И спит восемнадцатилетний, и дышит безмятежно и ровно, со всем эгоизмом юности, которая «только одна живет на свете», и не чувствует он, как тихонечко, совсем тихо раскрывается в сторонке дверца и та, беленькая, появляется, та, беленькая, которую вскоре должен лавочник с бакалеей очернить и сделать вьючным рабочим животным.

Должно быть, страшно ей перед идущим, необходимым роком, перед замужеством; она садится в кресло, и тихо плачет, и простирает к нему руки, но тот, раскинувшийся, утомленный, не видит и не слышит, и под черными сомкнутыми ресницами реют отзвуки чужих мелодий, чужих песен, чужих молитв.

 

А утром обошлось все с тем же благополучием. Бабушка сначала посматривала строго, но когда рассказал ей внучек, что торжество вступления в храм науки было отпраздновано, разгладились морщины на лбу ее и вокруг строгого властного лягушачьего рта.

Разве не было так с ее братьями? Разве не поведено было так издавна? На то и юноша, чтобы погулять часом. «Но благоразумие, мой друг, надо уметь быть умеренным и разумным во всем».

Целует ручку бабушке напроказивший и обещает впредь благоразумным быть; а к генеральше уже входят ее обычные гости, и некогда ей долее похождения «вьюноши» разбирать.

Идут дни московские, исполненные дел.

 

 

Неприметно и неярко вошло в жизнь университетское учение. Были то суровые, строгие времена, исполненные «твердой власти»; было ли затишье в самом университете, выметшее все красочное и яркое из его старых, много видавших стен, только ничем особенным не поразилось внимание Павлика, — почти все так обстояло, как когда-то в гимназии, казалось ему.

Конечно, и здание, и люди, и порядок были иные, и свободы было больше, но словно бы так, как там, в далеком городе, восходили на кафедру преподаватели и тихими голосами докладывали о тихих, спокойных науках. Государственное право, энциклопедия, римское судоустройство и судопроизводство… Может быть, преувеличены были ожидания Павлика от alma mater. Эти старенькие старички в вицмундирах, которые садились на возвышение и ровным старческим голосом сыпали какое-то ровное, много раз просеянное просо… разве это не было когда-то видано?

Порою по окончании лекций этим старичкам аплодировали, особенно вначале, может, по молодости лет; затем первокурсники утомились, встречали и провожали профессоров равнодушно, в антрактах посмеивались над «старыми песочными патентованными часами» и лениво рассматривали портреты императриц, важных дам с темными глазами, в широких юбках, со скипетрами в руках.

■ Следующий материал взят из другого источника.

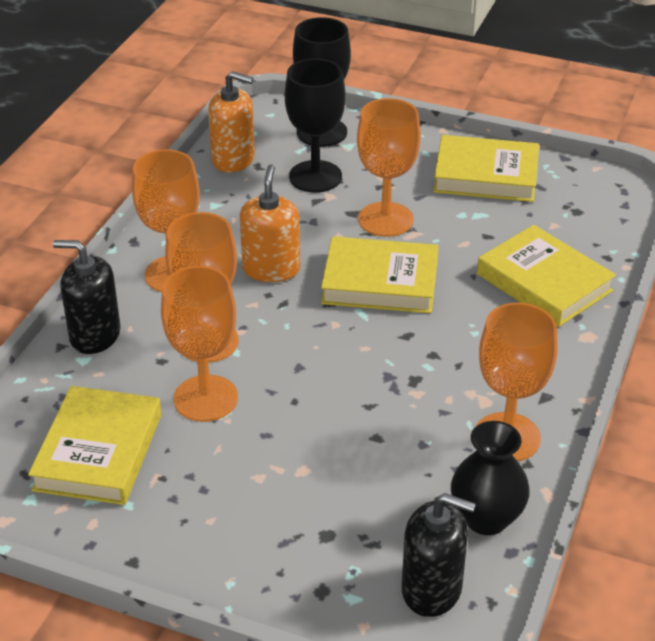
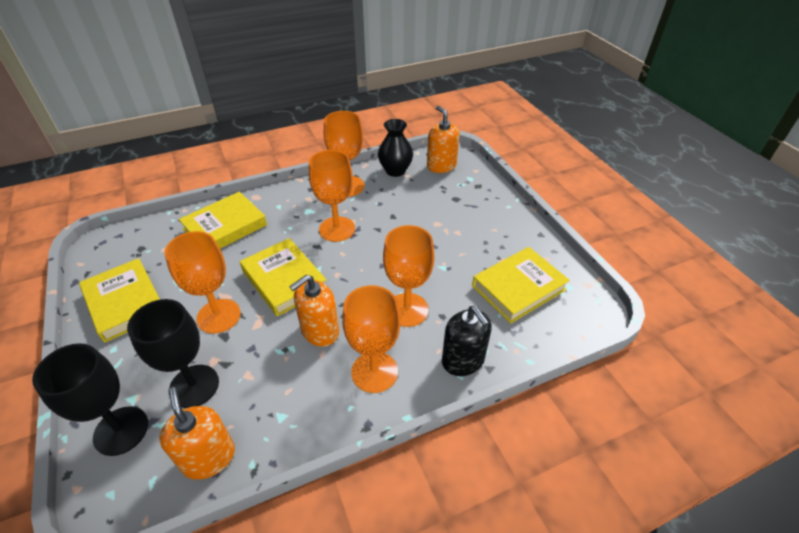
camera: 135 degrees left, 5 degrees up
orange goblet [161,266,238,422] -> orange goblet moved to [309,150,355,242]
black soap dispenser [402,493,476,617] -> orange soap dispenser [427,106,460,173]
yellow book [477,225,616,327] -> yellow book turned 45 degrees clockwise [179,192,267,249]

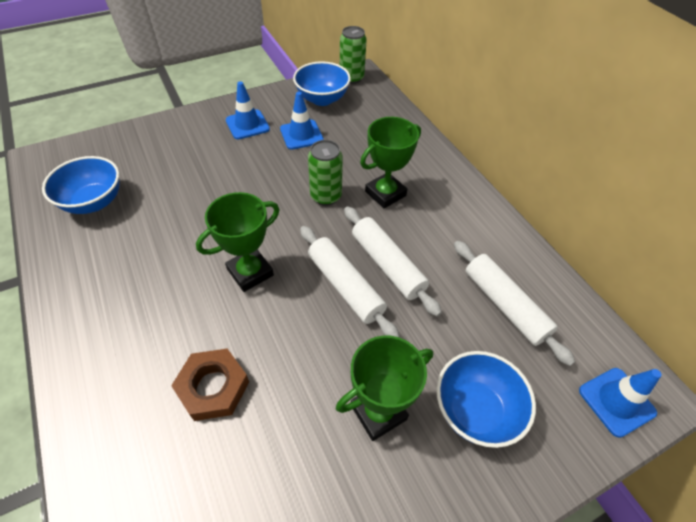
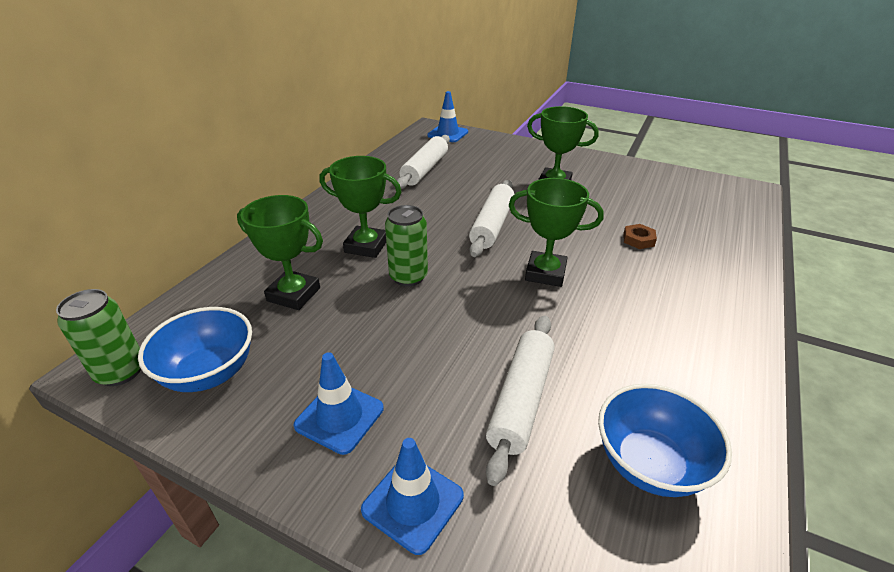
camera: 125 degrees left, 15 degrees down
brown nut [171,349,249,421] -> brown nut [623,224,657,249], size x0.58
blue traffic cone [280,92,324,150] -> blue traffic cone moved to [361,438,464,555]
white rolling pin [344,206,442,317] -> white rolling pin moved to [486,315,555,486]
blue bowl [436,351,536,448] -> none
none -> green trophy [237,195,323,310]

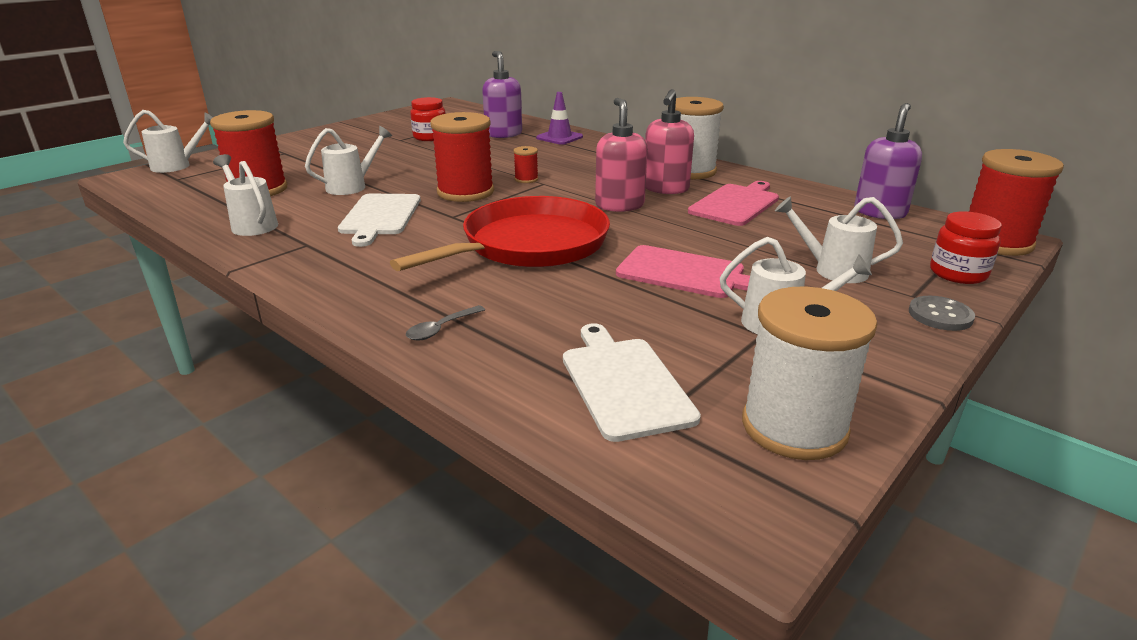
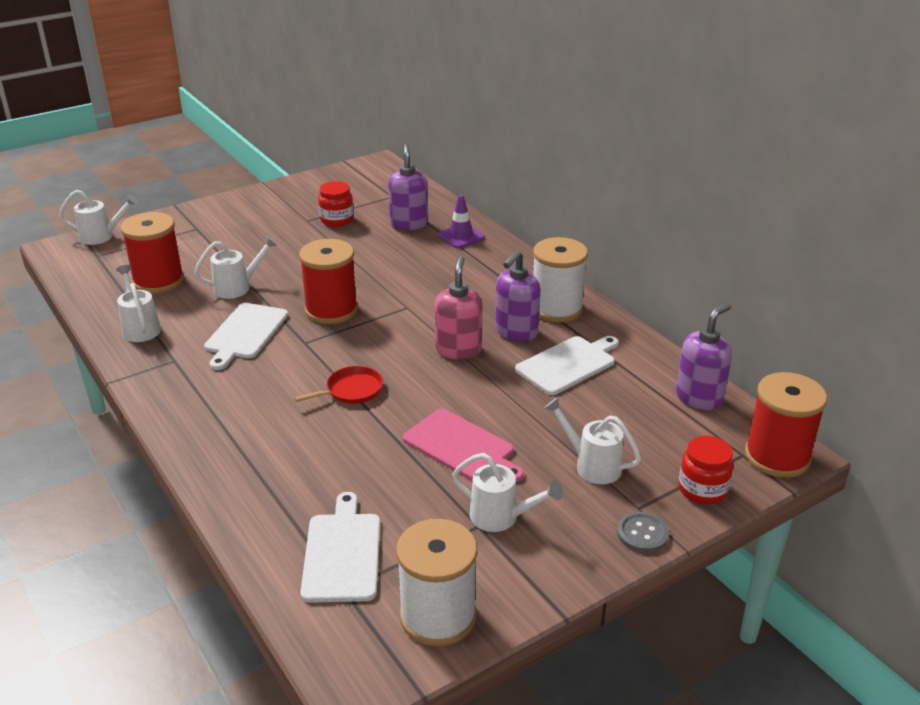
camera: 15 degrees right, 5 degrees up
red pan [390,196,610,271] -> red pan [294,366,383,404], size x0.44
grey spoon [406,305,485,340] -> none
red spool [513,146,538,183] -> none
pink soap dispenser [645,89,694,194] -> purple soap dispenser [495,250,541,341]
pink cutting board [688,181,779,226] -> white cutting board [515,336,619,395]

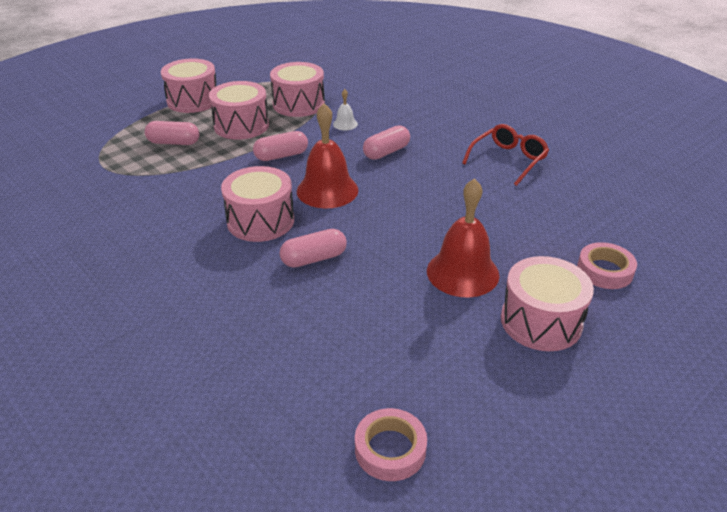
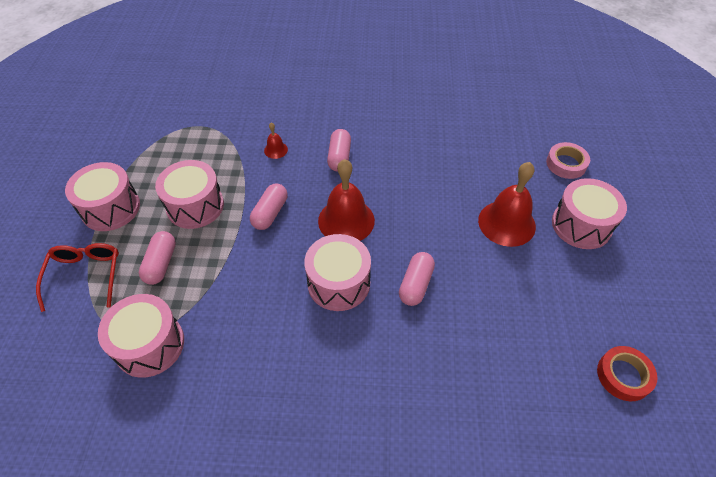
camera: 45 degrees left, 15 degrees up
pink capsule [145,121,199,145] -> pink capsule turned 45 degrees counterclockwise [139,231,176,285]
pink drum [270,62,325,117] -> pink drum moved to [98,294,184,378]
white bell [333,89,358,130] -> red bell [264,123,288,159]
pink tape [355,408,427,481] -> red tape [597,346,657,401]
red glasses [462,124,549,186] -> red glasses moved to [36,243,119,312]

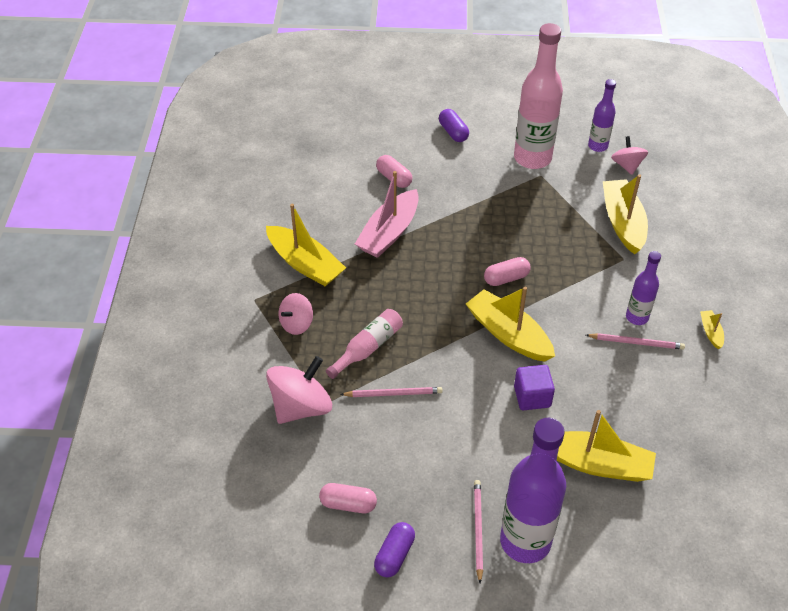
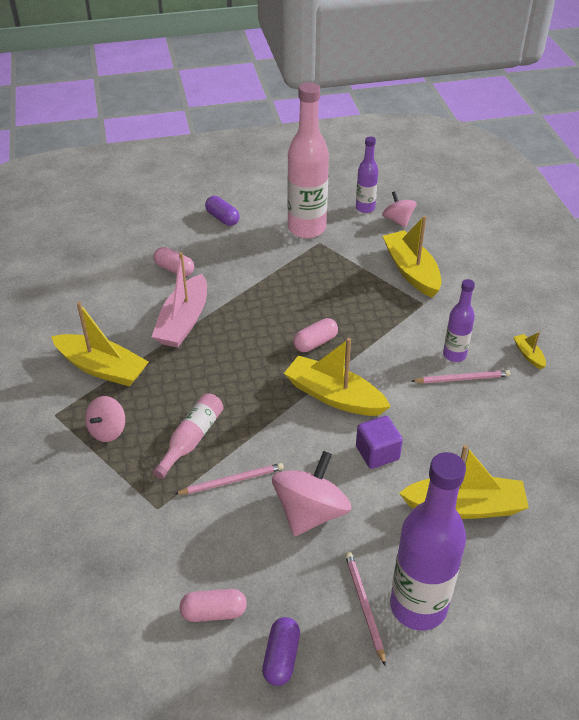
camera: 15 degrees left, 5 degrees down
pink spinning top [266,356,332,424] -> pink spinning top moved to [272,451,351,536]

Сновали педеля, толкался среди молодежи вицмундирный субинспектор; студенты все были только что испеченные, говорили детскими голосами, и словно скучал с ними, дивясь их измельчанию, старенький «суб».

И как на грех, швейцар в раздевальной удивительно походил на гимназического Терентьича.

«Большая гимназия — только сидят не на партах, а на стульях, и курить разрешается», — подводил Павлик свои иронические итоги. В лекциях было все подробно прописано, что следовало знать; лекторы повторяли то же самое, почти теми же, выученными за десятки лет наизусть словами; ничего лишнего, сверхпрограммного не допускалось, и скоро даже юнцы поняли, что ходить на лекции, имея под боком книжку, — «недоразумение и тлен».

Вместо лекций стали ходить в пивные. Там бывало оживленно и бестолково; там курили, утопая в словопрениях, обливаясь пеною пива, закусывая сыром; споры там бывали, но больше о женщинах и квартирах, такова была «атмосфера строгого времени», и нельзя было сразу преграду духа гимназического перескочить.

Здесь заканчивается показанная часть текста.